Fibbing for the toddler set is a sign of a fast-developing brain, an emerging quick wit, and a benchmark of future life success. In other words, children who tell ‘good’ lies typically are smart kids because lying takes a lot of brain power. In fact, creating untruths is a complex process requiring a young mind to not only merge multiple ideas but also manipulate that information to one’s own advantage. Parents should not be alarmed; rather, they should consider creative story-telling an opportunity to have a teachable moment.
Preschoolers have difficulty distinguishing fantasy from reality. In most situations, it probably makes sense to let your child’s imagination run wild, but a ‘cover-up’ story to avoid trouble should be discussed. Respect your youngster’s creative abilities, but comment that lying is unacceptable. Don’t express anger; rather, encourage truth.

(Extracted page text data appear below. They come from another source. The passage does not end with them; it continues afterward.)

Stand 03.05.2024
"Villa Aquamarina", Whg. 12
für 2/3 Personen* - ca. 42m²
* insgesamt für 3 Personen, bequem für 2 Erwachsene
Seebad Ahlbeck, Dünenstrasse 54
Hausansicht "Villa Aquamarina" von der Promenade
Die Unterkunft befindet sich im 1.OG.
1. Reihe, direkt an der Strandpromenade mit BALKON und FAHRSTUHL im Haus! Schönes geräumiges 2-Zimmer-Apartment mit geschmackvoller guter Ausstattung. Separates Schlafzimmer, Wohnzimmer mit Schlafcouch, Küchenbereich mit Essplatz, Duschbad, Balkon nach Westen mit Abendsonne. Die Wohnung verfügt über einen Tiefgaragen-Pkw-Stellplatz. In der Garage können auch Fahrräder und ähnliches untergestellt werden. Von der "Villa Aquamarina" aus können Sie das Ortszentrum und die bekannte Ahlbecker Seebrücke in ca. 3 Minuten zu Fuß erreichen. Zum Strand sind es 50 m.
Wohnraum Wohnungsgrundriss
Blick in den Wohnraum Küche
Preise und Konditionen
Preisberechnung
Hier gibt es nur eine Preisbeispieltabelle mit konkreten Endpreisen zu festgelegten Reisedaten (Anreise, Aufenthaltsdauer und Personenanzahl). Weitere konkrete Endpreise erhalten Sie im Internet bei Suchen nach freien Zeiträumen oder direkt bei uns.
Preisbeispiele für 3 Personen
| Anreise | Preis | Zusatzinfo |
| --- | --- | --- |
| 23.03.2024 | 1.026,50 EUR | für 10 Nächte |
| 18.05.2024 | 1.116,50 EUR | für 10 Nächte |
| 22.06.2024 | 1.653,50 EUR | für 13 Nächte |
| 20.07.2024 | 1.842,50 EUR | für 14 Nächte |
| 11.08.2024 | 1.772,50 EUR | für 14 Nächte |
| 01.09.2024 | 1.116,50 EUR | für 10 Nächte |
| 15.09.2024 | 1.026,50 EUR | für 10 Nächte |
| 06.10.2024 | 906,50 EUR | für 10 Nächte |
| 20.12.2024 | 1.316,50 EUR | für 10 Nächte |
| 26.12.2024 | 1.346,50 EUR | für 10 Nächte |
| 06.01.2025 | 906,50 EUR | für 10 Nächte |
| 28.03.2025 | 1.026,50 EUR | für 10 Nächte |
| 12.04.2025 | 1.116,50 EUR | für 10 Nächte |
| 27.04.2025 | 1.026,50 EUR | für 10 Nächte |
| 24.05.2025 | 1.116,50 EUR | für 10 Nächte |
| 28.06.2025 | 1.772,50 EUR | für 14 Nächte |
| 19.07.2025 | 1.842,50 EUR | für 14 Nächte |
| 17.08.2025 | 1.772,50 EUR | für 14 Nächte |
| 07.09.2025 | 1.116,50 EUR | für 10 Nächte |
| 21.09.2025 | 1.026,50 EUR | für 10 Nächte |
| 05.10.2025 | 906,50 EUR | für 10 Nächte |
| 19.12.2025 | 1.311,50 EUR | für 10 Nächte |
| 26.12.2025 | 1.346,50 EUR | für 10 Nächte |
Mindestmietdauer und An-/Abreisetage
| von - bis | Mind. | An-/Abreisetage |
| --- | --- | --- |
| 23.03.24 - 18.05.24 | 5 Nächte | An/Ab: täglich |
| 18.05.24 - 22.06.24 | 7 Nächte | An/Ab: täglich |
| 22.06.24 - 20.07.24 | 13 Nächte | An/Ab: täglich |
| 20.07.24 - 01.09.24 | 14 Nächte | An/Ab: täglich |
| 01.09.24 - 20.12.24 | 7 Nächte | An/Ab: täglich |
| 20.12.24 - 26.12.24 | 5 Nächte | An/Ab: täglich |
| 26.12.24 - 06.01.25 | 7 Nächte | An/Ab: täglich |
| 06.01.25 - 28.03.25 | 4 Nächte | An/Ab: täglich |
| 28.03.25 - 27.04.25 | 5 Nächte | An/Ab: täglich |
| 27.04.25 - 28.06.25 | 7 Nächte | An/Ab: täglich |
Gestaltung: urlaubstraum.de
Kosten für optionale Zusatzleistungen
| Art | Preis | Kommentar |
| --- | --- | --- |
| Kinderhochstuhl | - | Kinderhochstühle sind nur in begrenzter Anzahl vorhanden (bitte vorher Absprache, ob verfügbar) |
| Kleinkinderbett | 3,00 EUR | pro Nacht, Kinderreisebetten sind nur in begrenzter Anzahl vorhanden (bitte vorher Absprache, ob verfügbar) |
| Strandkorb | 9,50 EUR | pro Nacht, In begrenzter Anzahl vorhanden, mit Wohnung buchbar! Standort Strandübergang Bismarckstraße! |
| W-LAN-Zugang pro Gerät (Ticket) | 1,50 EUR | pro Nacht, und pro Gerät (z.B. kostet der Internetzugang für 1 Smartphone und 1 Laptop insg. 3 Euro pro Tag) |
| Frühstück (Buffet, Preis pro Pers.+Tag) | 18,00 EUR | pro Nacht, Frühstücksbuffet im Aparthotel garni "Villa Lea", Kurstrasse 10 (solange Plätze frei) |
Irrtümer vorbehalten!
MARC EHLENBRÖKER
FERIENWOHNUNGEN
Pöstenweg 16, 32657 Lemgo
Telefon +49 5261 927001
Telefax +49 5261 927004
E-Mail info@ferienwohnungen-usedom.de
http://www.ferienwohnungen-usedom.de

As children enter the elementary years, lying does not stop; it just changes. Kids begin to develop a moral compass and understand the concept of polite social lying. Most appreciate that it is better to tell grandma that they love the ugly holiday sweater than hurt her feelings. Children, however, still occasionally bend the truth mostly to avoid punishment or doing something unpleasant like emptying the trash. Now, however, it is time to have an age-appropriate consequence because your intelligent offspring knows they have done something wrong.

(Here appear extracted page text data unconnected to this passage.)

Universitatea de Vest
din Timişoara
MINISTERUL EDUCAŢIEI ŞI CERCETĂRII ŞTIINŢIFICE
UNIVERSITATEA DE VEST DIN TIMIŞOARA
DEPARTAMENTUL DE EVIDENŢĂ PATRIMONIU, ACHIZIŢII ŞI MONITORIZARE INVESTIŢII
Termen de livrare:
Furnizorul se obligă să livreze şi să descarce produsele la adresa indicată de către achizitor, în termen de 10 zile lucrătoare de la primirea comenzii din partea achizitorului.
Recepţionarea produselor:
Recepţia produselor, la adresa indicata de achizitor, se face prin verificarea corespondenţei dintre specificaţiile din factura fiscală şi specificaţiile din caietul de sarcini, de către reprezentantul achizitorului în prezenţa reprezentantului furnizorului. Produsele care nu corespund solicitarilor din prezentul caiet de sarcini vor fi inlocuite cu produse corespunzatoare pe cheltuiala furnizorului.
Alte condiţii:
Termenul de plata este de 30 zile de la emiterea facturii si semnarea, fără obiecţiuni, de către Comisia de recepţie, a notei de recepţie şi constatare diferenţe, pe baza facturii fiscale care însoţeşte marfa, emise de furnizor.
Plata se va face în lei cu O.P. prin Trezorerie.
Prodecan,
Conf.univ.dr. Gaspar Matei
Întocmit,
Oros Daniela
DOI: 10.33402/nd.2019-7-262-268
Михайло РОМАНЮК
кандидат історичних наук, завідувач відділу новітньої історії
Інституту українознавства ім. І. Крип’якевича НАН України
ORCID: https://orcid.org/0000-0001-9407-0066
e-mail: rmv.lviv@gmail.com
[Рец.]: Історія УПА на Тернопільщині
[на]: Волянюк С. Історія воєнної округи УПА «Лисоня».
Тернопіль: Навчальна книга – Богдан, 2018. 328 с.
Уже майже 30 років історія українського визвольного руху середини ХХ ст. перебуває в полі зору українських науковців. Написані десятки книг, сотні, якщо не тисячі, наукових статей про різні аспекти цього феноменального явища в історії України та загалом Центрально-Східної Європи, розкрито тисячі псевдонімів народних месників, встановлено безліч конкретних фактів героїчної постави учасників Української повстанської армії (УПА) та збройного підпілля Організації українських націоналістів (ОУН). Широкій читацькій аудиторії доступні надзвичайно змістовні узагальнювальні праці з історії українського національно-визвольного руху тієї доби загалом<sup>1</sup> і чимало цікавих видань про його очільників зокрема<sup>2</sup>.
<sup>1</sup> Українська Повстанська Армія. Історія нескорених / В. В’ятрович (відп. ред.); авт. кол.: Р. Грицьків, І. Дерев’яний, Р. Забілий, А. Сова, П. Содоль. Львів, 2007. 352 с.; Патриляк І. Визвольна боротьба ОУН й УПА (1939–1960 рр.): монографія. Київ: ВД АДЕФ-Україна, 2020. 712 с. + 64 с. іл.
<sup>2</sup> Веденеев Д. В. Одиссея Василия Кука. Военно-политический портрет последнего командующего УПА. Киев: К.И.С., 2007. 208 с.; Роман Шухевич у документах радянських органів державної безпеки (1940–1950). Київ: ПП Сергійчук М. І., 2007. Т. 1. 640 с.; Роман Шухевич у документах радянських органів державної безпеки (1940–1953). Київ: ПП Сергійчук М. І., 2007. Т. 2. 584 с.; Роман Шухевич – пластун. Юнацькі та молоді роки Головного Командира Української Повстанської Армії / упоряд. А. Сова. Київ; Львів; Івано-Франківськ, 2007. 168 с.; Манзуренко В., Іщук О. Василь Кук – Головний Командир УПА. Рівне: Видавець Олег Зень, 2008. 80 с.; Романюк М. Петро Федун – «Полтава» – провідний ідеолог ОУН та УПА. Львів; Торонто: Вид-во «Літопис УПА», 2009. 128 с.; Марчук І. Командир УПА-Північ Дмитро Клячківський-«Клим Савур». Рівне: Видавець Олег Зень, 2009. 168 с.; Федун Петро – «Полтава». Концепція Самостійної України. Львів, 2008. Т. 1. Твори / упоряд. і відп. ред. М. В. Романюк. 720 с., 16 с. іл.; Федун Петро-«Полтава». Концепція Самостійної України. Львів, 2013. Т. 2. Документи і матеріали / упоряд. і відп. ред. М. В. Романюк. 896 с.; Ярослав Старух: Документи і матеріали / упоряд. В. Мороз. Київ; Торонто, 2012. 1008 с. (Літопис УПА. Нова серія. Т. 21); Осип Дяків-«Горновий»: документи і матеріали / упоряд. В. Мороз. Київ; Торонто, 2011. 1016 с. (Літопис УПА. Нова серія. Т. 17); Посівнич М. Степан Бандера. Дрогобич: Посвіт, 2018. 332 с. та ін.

Teenagers typically lie to avoid consequences, protect their friends, or do something their parents forbid. In these situations, it is best to have a predetermined consequence that is short, immediate and painful, which will help to avoid an overblown parent/child argument. But also make sure to ask your teen what she was thinking as that question can provide needed insight into her adolescent mind.
No matter the age of your child, maintain your cool when dealing with mistruths, tall tales and blatant falsities. Parents should attempt to calmly discuss rather than interrogate. It also is important to appreciate your child’s honesty when they do finally admit to the lie. Avoid calling your child a liar, as this just leads to hurt feelings and more arguing. It is acceptable to express disappointment, but avoid criticizing. Your ultimate parental goal is to intrinsically motivate your child to make good decisions.
And truth be told, it is probably not your child’s fault he occasionally tells untruths. Kids learn from their environment, picking up both the best and worst traits of the adults around them. Most adults tell the occasional ‘white’ lie or omit the truth. Try to avoid this natural tendency when you are around your kids. While you may want to save money at the movies or while dining in a restaurant, misrepresenting your child’s age teaches that lying is acceptable.
If you notice your child habitually or compulsively lying, it may be time to seek professional assistance. Telling consistent untruths often is a defense mechanism young people use to avoid difficult problems. An infrequent isolated incident, however, is not a cause for parental alarm. In fact, it may be a sign that you gave birth to a highly creative, intelligent child; at least, that is what I tell myself on that rare occasion I catch my child stretching the truth.